Linkage of health insurance data to the Netherlands Twin Register
24/08/2016 | 09:15 - 09:35 Auditorium
Gerard van Grootheest
GGZ inGeest and VU medical center Amsterdam
Presentation Type: Plenary
Themes: Advanced analytics, Applied projects and Data and linkage quality
Session: Plenary A
Gerard van Grootheest, Adelaide Ariel, Tina Glasner, Bep Verkerk, Toos van Beijsterveldt, Jan van der Laan, Mark de Groot, Sipke Visser, Bart Bakker and Dorret Boomsma
We compared four different approaches to record linkage, demonstrating its potential in enriching the Netherlands Twin Register (NTR) with healthcare data from a large health insurance provider (AHD), which covers approximately 26% of the population. Challenges included the fact that young twins share most of their linkage variables and overlapping identification numbers were absent. We extensively validated the linkage results and complemented them with an indicator of representativeness.
Subjects born since 1986 were selected in the NTR (N=30,383) and AHD (N=1,532,675). Linkage variables were cleaned and harmonised and linkage keys were chosen that were strong enough to uniquely identify most subjects in either dataset. The four linkages were deterministic, probabilistic, probabilistic with Jaro-Winkler distance, and probabilistic using encrypted identifiers. Validation took place by reviewing linkage variables and information like family relations; linked record pairs were categorised into correct, possible or false links. Furthermore, the consistency of linked data was reviewed focusing on Attention Deficit Hyperactivity Disorder (ADHD), a prevalent condition among children. Finally, we quantified the impact of the linkage on representativeness of the target population.

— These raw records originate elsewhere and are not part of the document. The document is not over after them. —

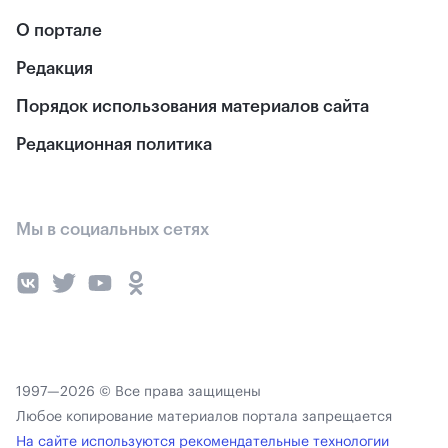
О портале
Редакция
Порядок использования материалов сайта
Редакционная политика
Мы в социальных сетях
1997—2026 © Все права защищены
Любое копирование материалов портала запрещается
На сайте используются рекомендательные технологии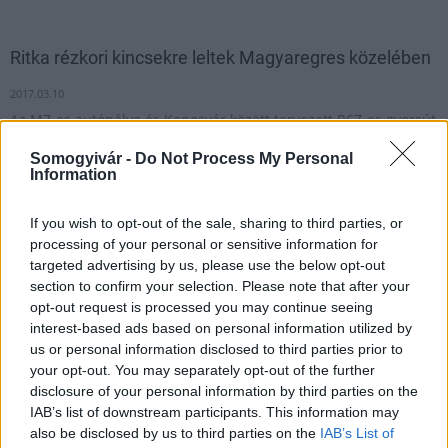
Ritka rézkori kincsekre leltek Magyaregres közelében
2017.03.10
Az M7-es autópálya és Kaposvár között tervezett R67-es gyorsút
építését megelőző feltárás során ritka, rézkori régészeti lelet
Somogyivár -
Do Not Process My Personal
került elő a Somogy megyei Magyaregres közelében.
Information
If you wish to opt-out of the sale, sharing to third parties, or
1
processing of your personal or sensitive information for
targeted advertising by us, please use the below opt-out
section to confirm your selection. Please note that after your
opt-out request is processed you may continue seeing
HÍRLEVÉL
interest-based ads based on personal information utilized by
us or personal information disclosed to third parties prior to
Név
your opt-out. You may separately opt-out of the further
disclosure of your personal information by third parties on the
IAB’s list of downstream participants. This information may
E-mail cím
also be disclosed by us to third parties on the
IAB’s List of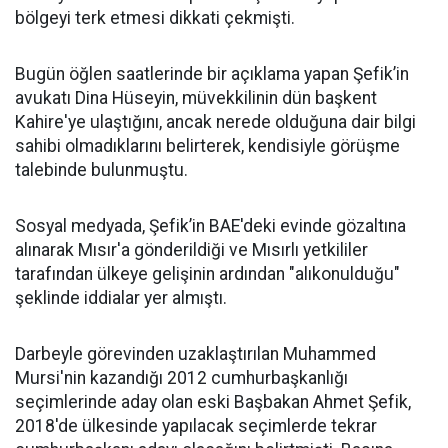
bölgeyi terk etmesi dikkati çekmişti.
Bugün öğlen saatlerinde bir açıklama yapan Şefik’in
avukatı Dina Hüseyin, müvekkilinin dün başkent
Kahire'ye ulaştığını, ancak nerede olduğuna dair bilgi
sahibi olmadıklarını belirterek, kendisiyle görüşme
talebinde bulunmuştu.
Sosyal medyada, Şefik’in BAE'deki evinde gözaltına
alınarak Mısır'a gönderildiği ve Mısırlı yetkililer
tarafından ülkeye gelişinin ardından "alıkonulduğu"
şeklinde iddialar yer almıştı.
Darbeyle görevinden uzaklaştırılan Muhammed
Mursi'nin kazandığı 2012 cumhurbaşkanlığı
seçimlerinde aday olan eski Başbakan Ahmet Şefik,
2018'de ülkesinde yapılacak seçimlerde tekrar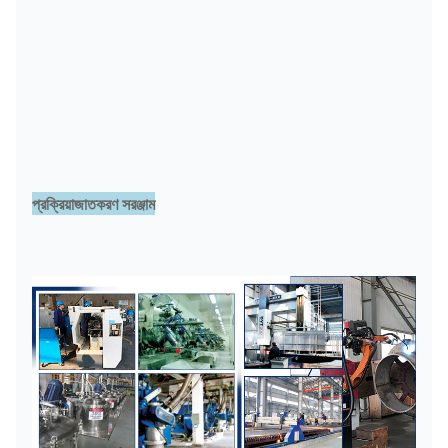
প্রক্রিয়াজাতকরণ সরঞ্জাম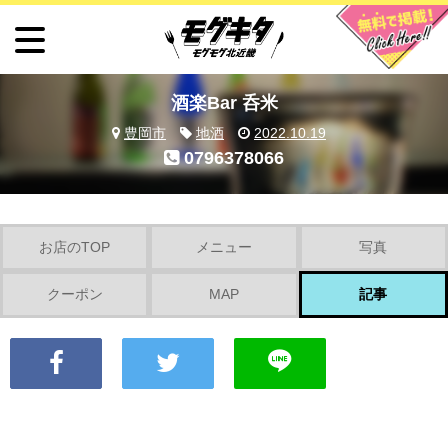
酒楽Bar 呑米
豊岡市
地酒
2022.10.19
0796378066
お店のTOP
メニュー
写真
クーポン
MAP
記事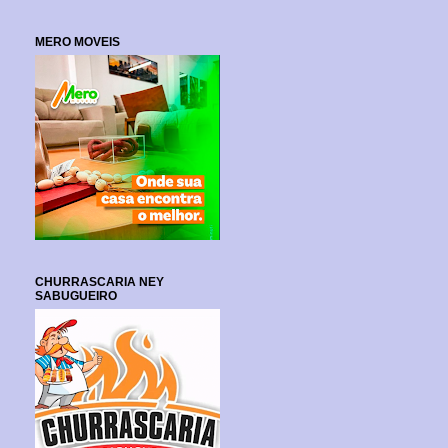
MERO MOVEIS
CHURRASCARIA NEY
SABUGUEIRO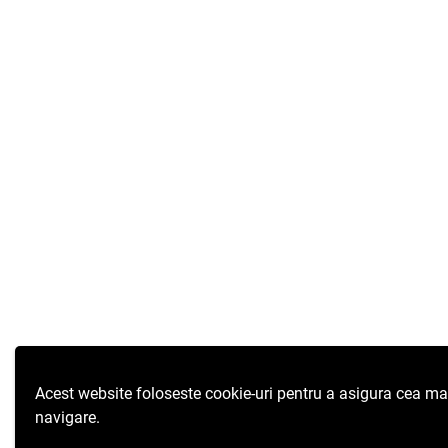
Acest website foloseste cookie-uri pentru a asigura cea ma
navigare.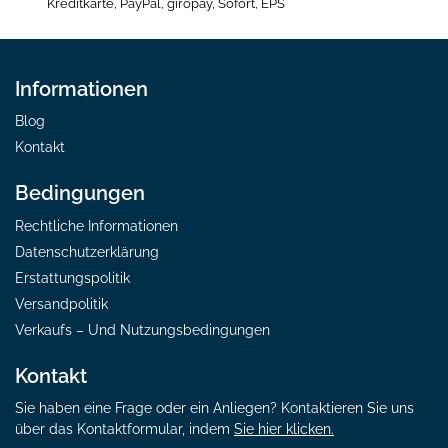
Kreditkarte, PayPal, giropay, Sofort, EPS
Informationen
Blog
Kontakt
Bedingungen
Rechtliche Informationen
Datenschutzerklärung
Erstattungspolitik
Versandpolitik
Verkaufs – Und Nutzungsbedingungen
Kontakt
Sie haben eine Frage oder ein Anliegen? Kontaktieren Sie uns
über das Kontaktformular, indem
Sie hier klicken.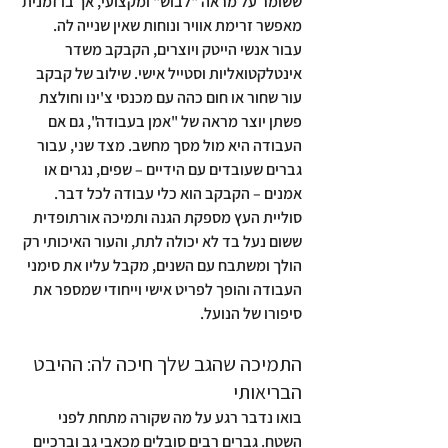
ששומר על מראה "לבוש" ומקצועי, אך בו זמנית 
מאפשר זרימת אוויר ונוחות שאין שנייה לה.
עבור אנשי הייטק ויוצרים, הקבקב משדר 
אינטלקטואליות וסטייל אישי. שילוב של קבקב 
עור שחור או חום כהה עם מכנסי צ'ינו וחולצת 
פשתן יוצר מראה של "אמן בעבודה", גם אם 
העבודה היא מול מסך מחשב. מצד שני, עבור 
גברים שעובדים עם הידיים – שפים, נגרים או 
אמנים – הקבקב הוא כלי עבודה לכל דבר. 
סוליית העץ מספקת הגנה ותמיכה אורתופדית 
ששום נעל בד לא יכולה לתת, והעור האיכותי רק 
הולך ומשתבח עם השנים, מקבל עליו את סימני 
העבודה והופך לפריט אישי וייחודי שמספר את 
סיפורו של הנועל.
התמיכה שהגב שלך חיכה לה: ההיבט 
הבריאותי
בואו נדבר רגע על מה שקורה מתחת לפני 
השטח. גברים רבים סובלים מכאבי גב וברכיים 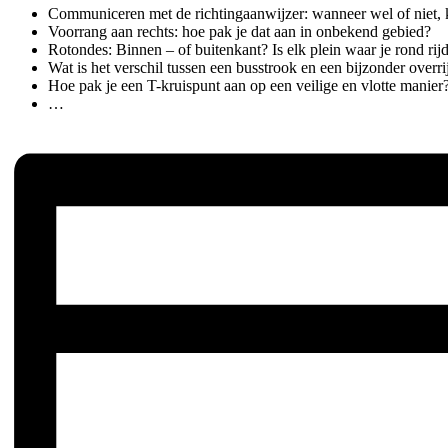
Communiceren met de richtingaanwijzer: wanneer wel of niet, 
Voorrang aan rechts: hoe pak je dat aan in onbekend gebied?
Rotondes: Binnen – of buitenkant? Is elk plein waar je rond rij
Wat is het verschil tussen een busstrook en een bijzonder overr
Hoe pak je een T-kruispunt aan op een veilige en vlotte manier
…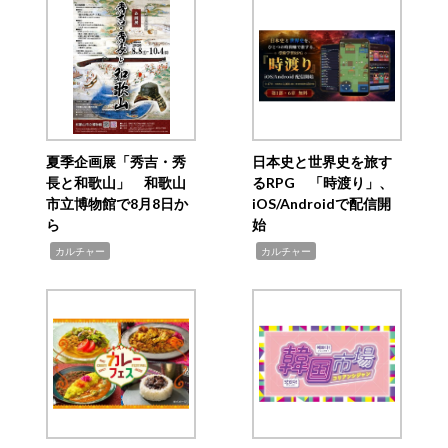
夏季企画展「秀吉・秀
日本史と世界史を旅す
長と和歌山」 和歌山
るRPG 「時渡り」、
市立博物館で8月8日か
iOS/Androidで配信開
ら
始
,
,
カルチャー
カルチャー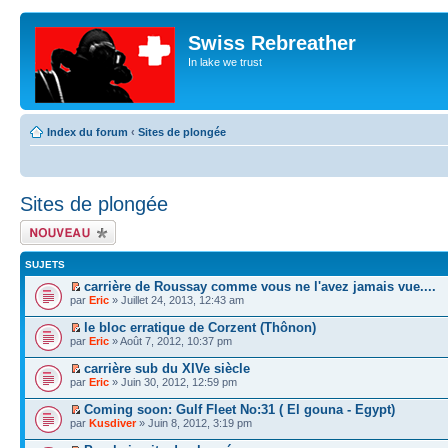
Swiss Rebreather
In lake we trust
Index du forum
‹
Sites de plongée
Sites de plongée
Écrire un nouveau
sujet
SUJETS
carrière de Roussay comme vous ne l'avez jamais vue....
par
Eric
» Juillet 24, 2013, 12:43 am
le bloc erratique de Corzent (Thônon)
par
Eric
» Août 7, 2012, 10:37 pm
carrière sub du XIVe siècle
par
Eric
» Juin 30, 2012, 12:59 pm
Coming soon: Gulf Fleet No:31 ( El gouna - Egypt)
par
Kusdiver
» Juin 8, 2012, 3:19 pm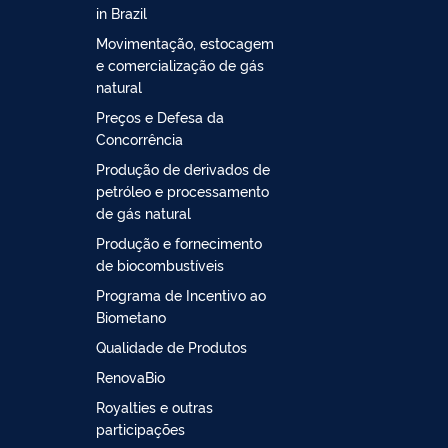
in Brazil
Movimentação, estocagem
e comercialização de gás
natural
Preços e Defesa da
Concorrência
Produção de derivados de
petróleo e processamento
de gás natural
Produção e fornecimento
de biocombustíveis
Programa de Incentivo ao
Biometano
Qualidade de Produtos
RenovaBio
Royalties e outras
participações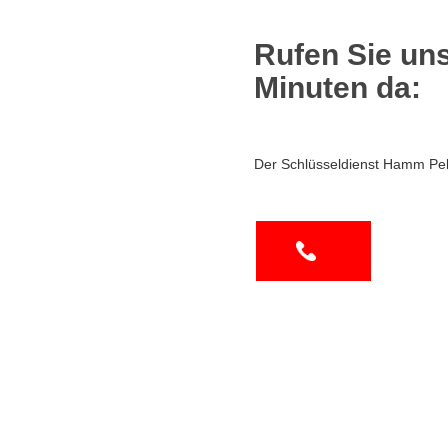
Rufen Sie uns
Minuten da:
Der Schlüsseldienst Hamm Pel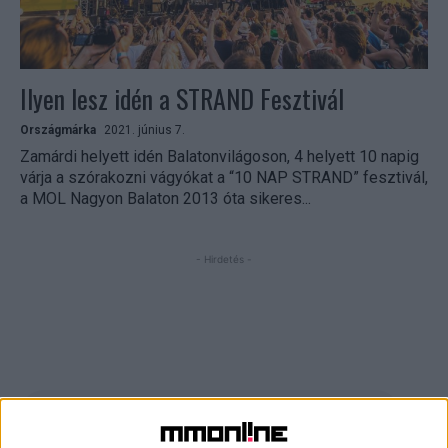
Ilyen lesz idén a STRAND Fesztivál
Országmárka
2021. június 7.
Zamárdi helyett idén Balatonvilágoson, 4 helyett 10 napig
várja a szórakozni vágyókat a “10 NAP STRAND” fesztivál,
a MOL Nagyon Balaton 2013 óta sikeres...
- Hirdetés -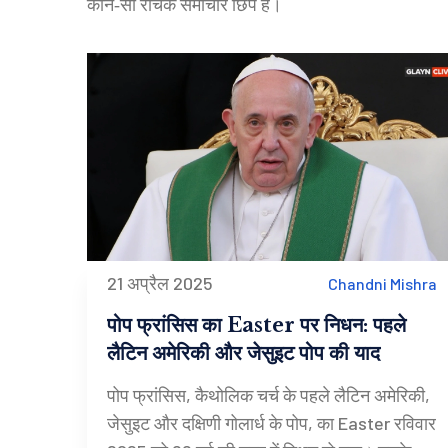
कौन‑सी रोचक समाचार छिपे हैं।
21 अप्रैल 2025
Chandni Mishra
पोप फ्रांसिस का Easter पर निधन: पहले
लैटिन अमेरिकी और जेसुइट पोप की याद
पोप फ्रांसिस, कैथोलिक चर्च के पहले लैटिन अमेरिकी,
जेसुइट और दक्षिणी गोलार्ध के पोप, का Easter रविवार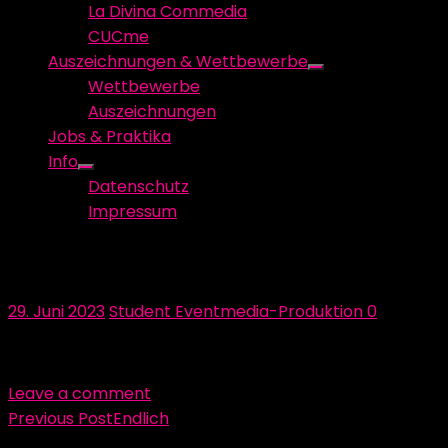
La Divina Commedia
CUCme
Auszeichnungen & Wettbewerbe
Show
Wettbewerbe
sub
Auszeichnungen
menu
Jobs & Praktika
Info
Show
Datenschutz
sub
Impressum
menu
IMG_8558
Posted
Author
29. Juni 2023
Student Eventmedia-Produktion
0
on
Leave a comment
Beitragsnavigation
Previous Post
Endlich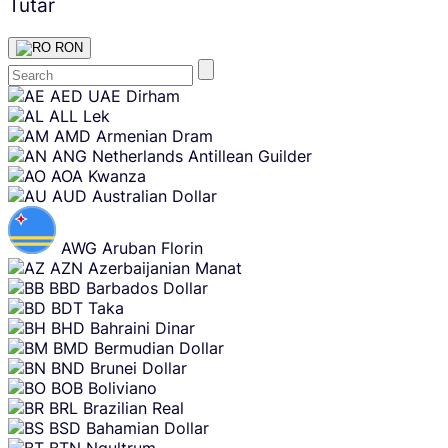
Tutar
RON
Skip
AED
UAE Dirham
content
ALL
Lek
AMD
Armenian Dram
ANG
Netherlands Antillean Guilder
AOA
Kwanza
AUD
Australian Dollar
AWG
Aruban Florin
AZN
Azerbaijanian Manat
BBD
Barbados Dollar
BDT
Taka
BHD
Bahraini Dinar
BMD
Bermudian Dollar
BND
Brunei Dollar
BOB
Boliviano
BRL
Brazilian Real
BSD
Bahamian Dollar
BTN
Ngultrum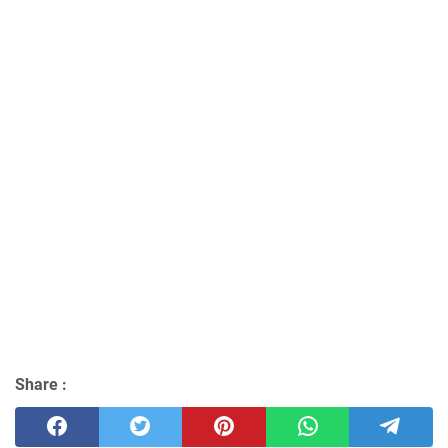
Share :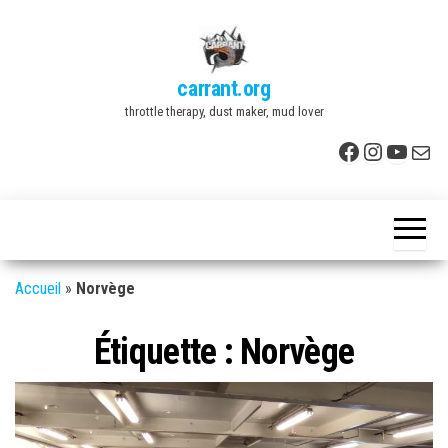
Skip
to
the
carrant.org
content
throttle therapy, dust maker, mud lover
Facebook
Instagr
YouTu
E-mai
Accueil
»
Norvège
Étiquette :
Norvège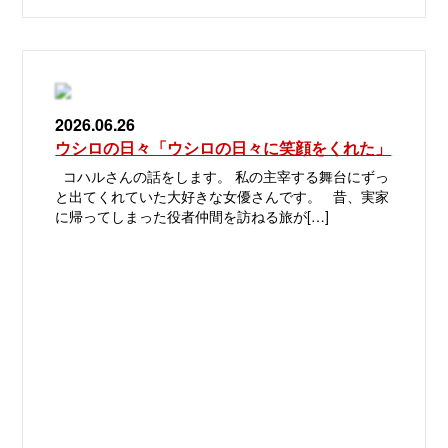
2026.06.26
ウシロの日々「ウシロの日々に笑顔をくれた」
コハルさんの話をします。 私の主宰する舞台にずっ
と出てくれていた大好きな女優さんです。 昔、実家
に帰ってしまった役者仲間を訪ねる旅が[…]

Probabilistic linkage with distance calculation linked 7944 NTR subjects to the AHD with 82% correct, 17% possible, and 1% false links. It encompassed nearly all links identified by any of the other methods, which were more conservative. Information about medication was available in the NTR dataset for 40% of the linked subjects. Validation of the information about ADHD inside linked records revealed few discrepancies between the two datasets. Linkage had a modest effect on the representativeness of the population. The current linkage has confirmed a number of known ADHD cases and identified 146 new subjects using methylphenidate and 101 receiving psychiatric care for ADHD, who were not previously recognized as ADHD cases within the NTR.
Record linkage with sources of data such as a health insurance database can be an efficient way of data collection in cohort research. Our study shows that record linkage is also possible for twin pairs. Although a minority of all NTR subjects were covered by the AHD, the linkage resulted in an enrichment of the NTR dataset. Exact information about the dosage and frequency of drugs was obtained without contacting subjects with detailed questionnaires. With a total of almost eight thousand retrieved records, the size of the linked dataset is sufficiently large for epidemiological research of non-rare conditions.